Am Vortag hatte der Präsident des Weltverbandes UCI, Pat McQuaid, schon angekündigt, dass Titelverteidiger Bettini garantiert starten werde. «Die Ehrenerklärung ist nicht Teil des UCI-Regelwerks», hatte der Ire erklärt, der die Sportbürgermeisterin und WM-OK-Chefin Susanne Eisenmann massiv angriff. Der Rechtsstreit zwischen der UCI und der Stadt Stuttgart hatte sich an der Ehrenerklärung entzündet, die der Titelverteidiger nicht unterschrieben hat. Dies war nach Ansicht der Ausrichter-Stadt gemäß einer Ende Juli gemeinsam verabschiedeten Vereinbarung Bedingung für einen WM-Start. Nun entschied das Stuttgarter Landgericht im Sinne der UCI.


Bettinis Erklärung gegenüber der UCI vom Juli (PDF)
Bettini sandte der UCI im Juli eine Ehrenerklärung
mit Anmerkungen, die der Weltverband nicht akzeptierte
Übersetzung: Team-PR Quick Step
Bettini hatte bereits im Juli eine modifizierte «Ehrenerklärung» unterschrieben (s.Einschub oben).
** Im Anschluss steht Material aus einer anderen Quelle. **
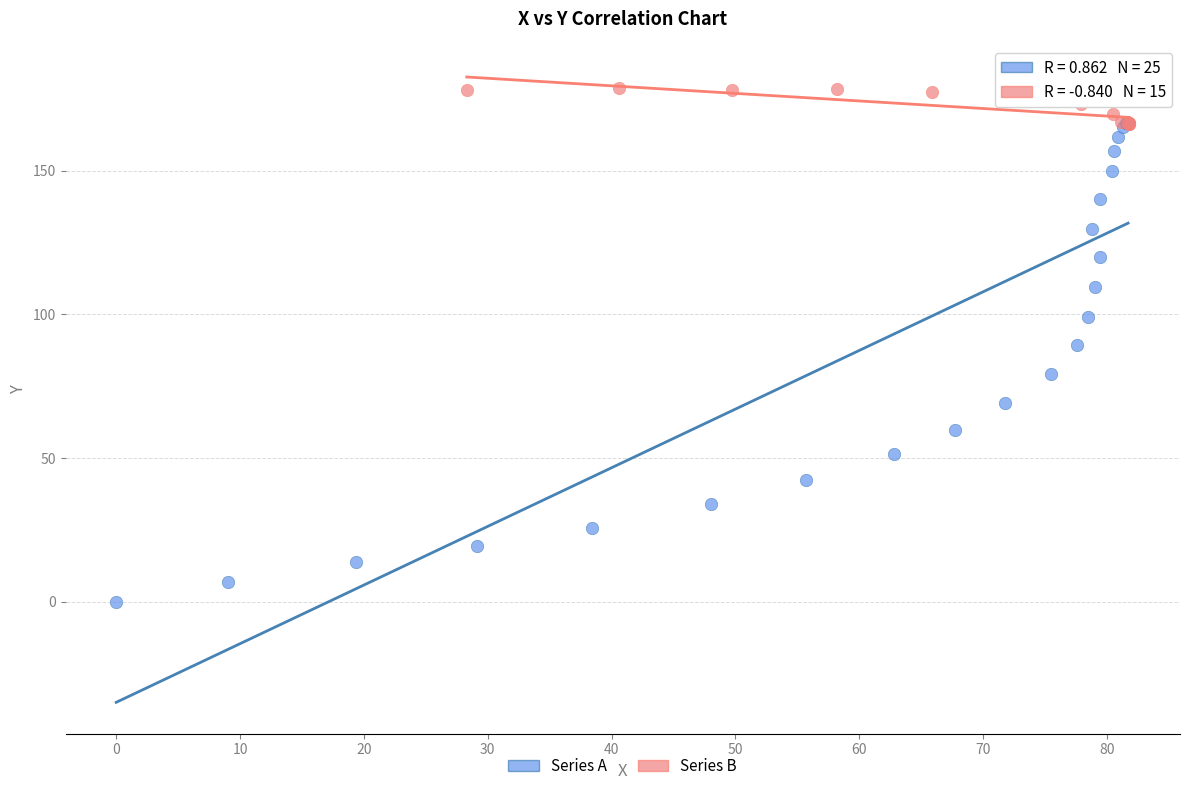

Which series reaches the maximum Y coordinate?

Series B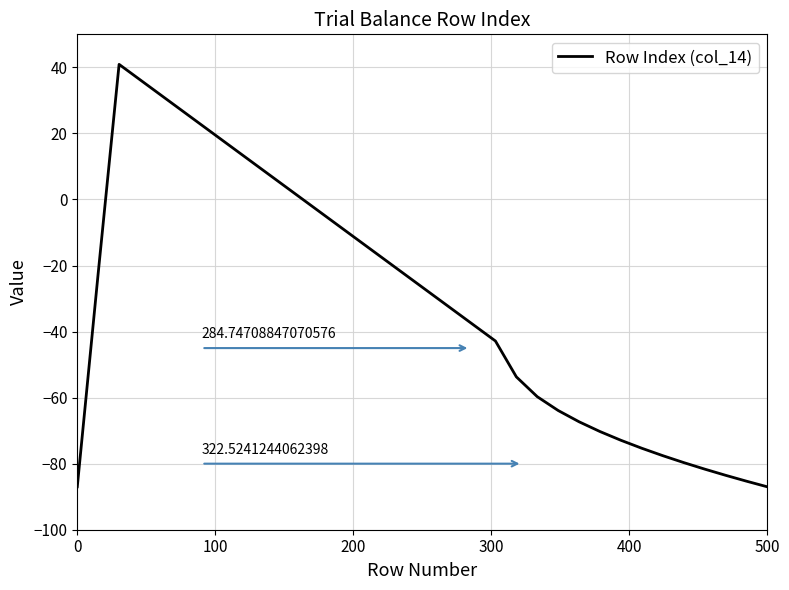

How many categories are shown in the chart?

34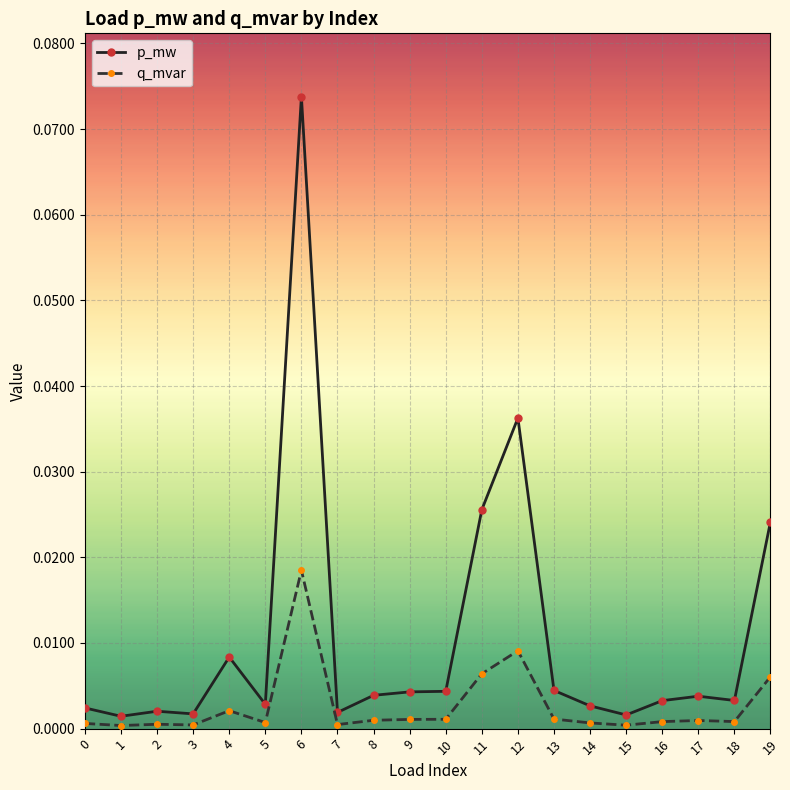

At how many categories does at least one series exceed 0?

20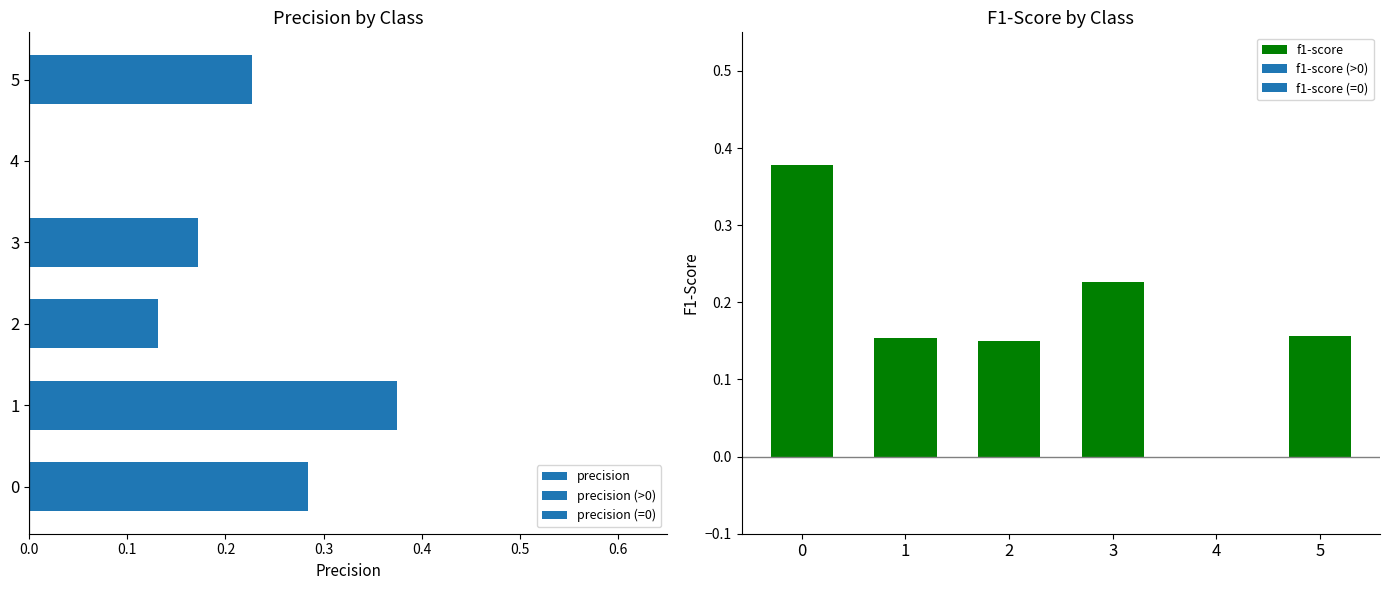

Is it true that precision equals 0.7 at 1?

False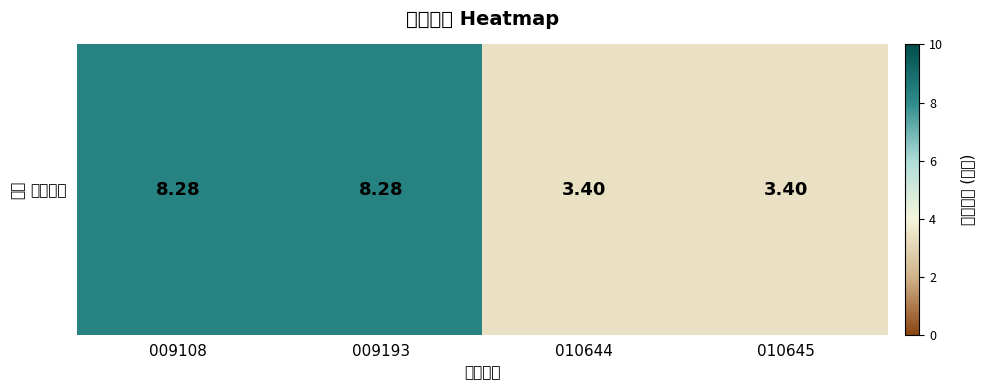

Approximately how many times larger is the value at 010644 compared to 010645?

1.0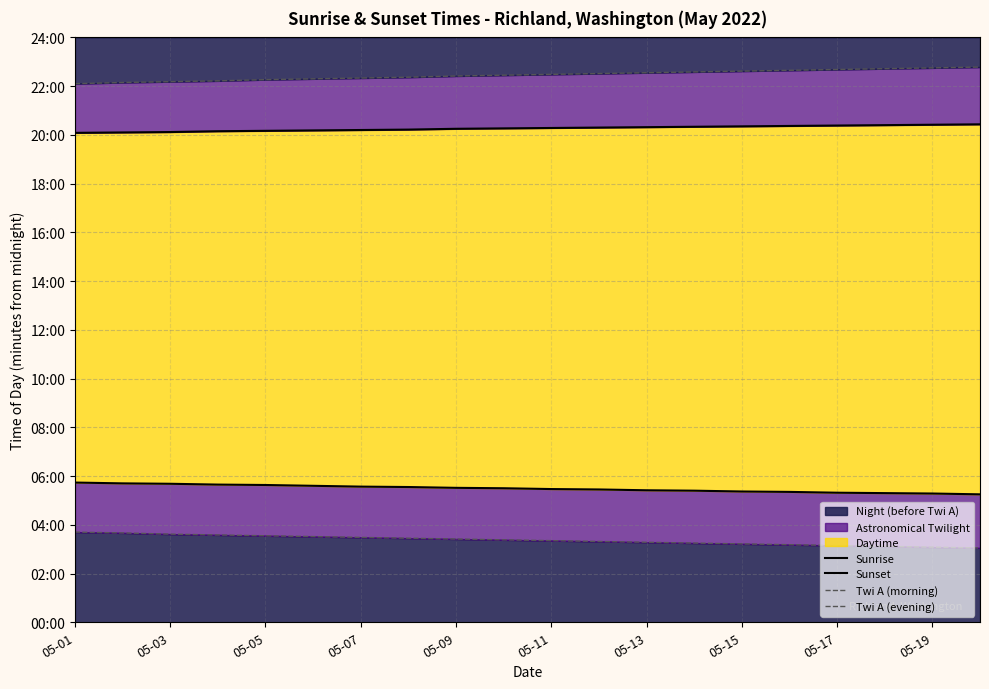

Read the Sunset value at 05-03, to the nearest 5.

1205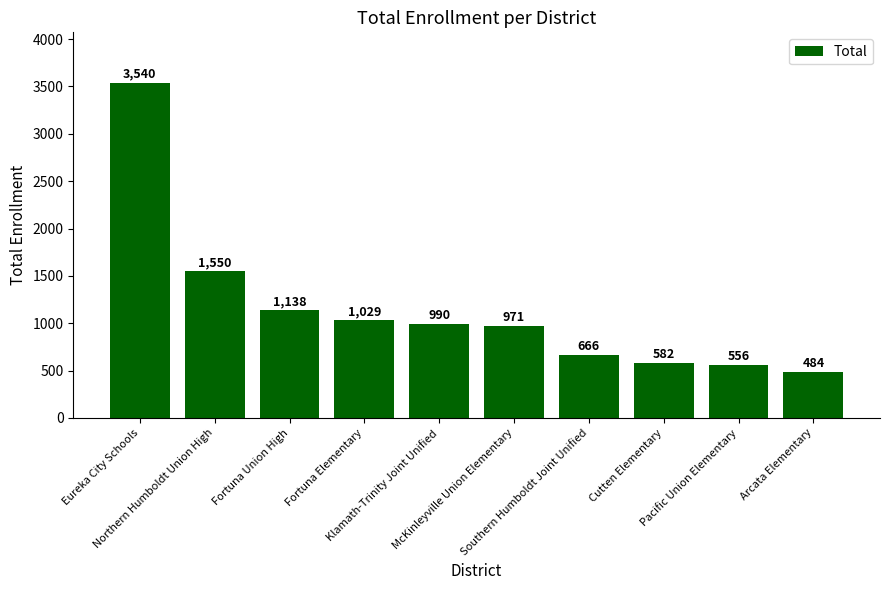

Rank the categories by value from highest to lowest.

Eureka City Schools, Northern Humboldt Union High, Fortuna Union High, Fortuna Elementary, Klamath-Trinity Joint Unified, McKinleyville Union Elementary, Southern Humboldt Joint Unified, Cutten Elementary, Pacific Union Elementary, Arcata Elementary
Sie reichte aber der UCI nicht und wurde nicht anerkannt. Trotzdem bleibt seine Unterschrifts-Weigerung ohne Folgen. Die Unterschrift sei zwar nicht bindend für einen WM-Start, aber gerade von einem Weltmeister und Olympiasieger hätte man sich eine andere Vorbild-Funktion erhofft, stellte die UCI lapidar fest. Bettini hatte in seiner - wertlosen - Spezial-Erklärung den Passus gestrichen, dass ein positiver Doping-Befund die Zahlung eines Jahres-Gehaltes an die Adresse der UCI nach sich zöge.

In dieser Sichtweise unterstützte ihn Erik Zabel, der im Vorjahr bei der WM in Salzburg knapp von Bettini geschlagen worden war. «Ich habe großen Respekt vor Bettini. Wir haben alle die Erklärung der UCI unterschrieben, aber ich verstehe seine Vorbehalte bei der angedrohten Zahlung. Warum soll die UCI das Geld erhalten, warum sollte es nicht beispielsweise der Sponsor zurück erhalten?» fragte der zweifache Vize-Weltmeister, um dessen WM-Start es ebenfalls Auseinandersetzungen gab, nachdem der gebürtige Berliner im Mai Doping in den 90er Jahren gestanden hatte.

Rudolf Scharping, Präsident des Bundes Deutscher Radfahrer (BDR), hätte es «besser gefunden, wenn Bettini als Weltmeister seiner Vorbild-Rolle gerecht geworden wäre und die Erklärung wie 600 ProTour-Fahrer auch unterschrieben hätte». Man kann laut Scharping «darüber die Nase rümpfen, ihn aber nicht ausschließen.»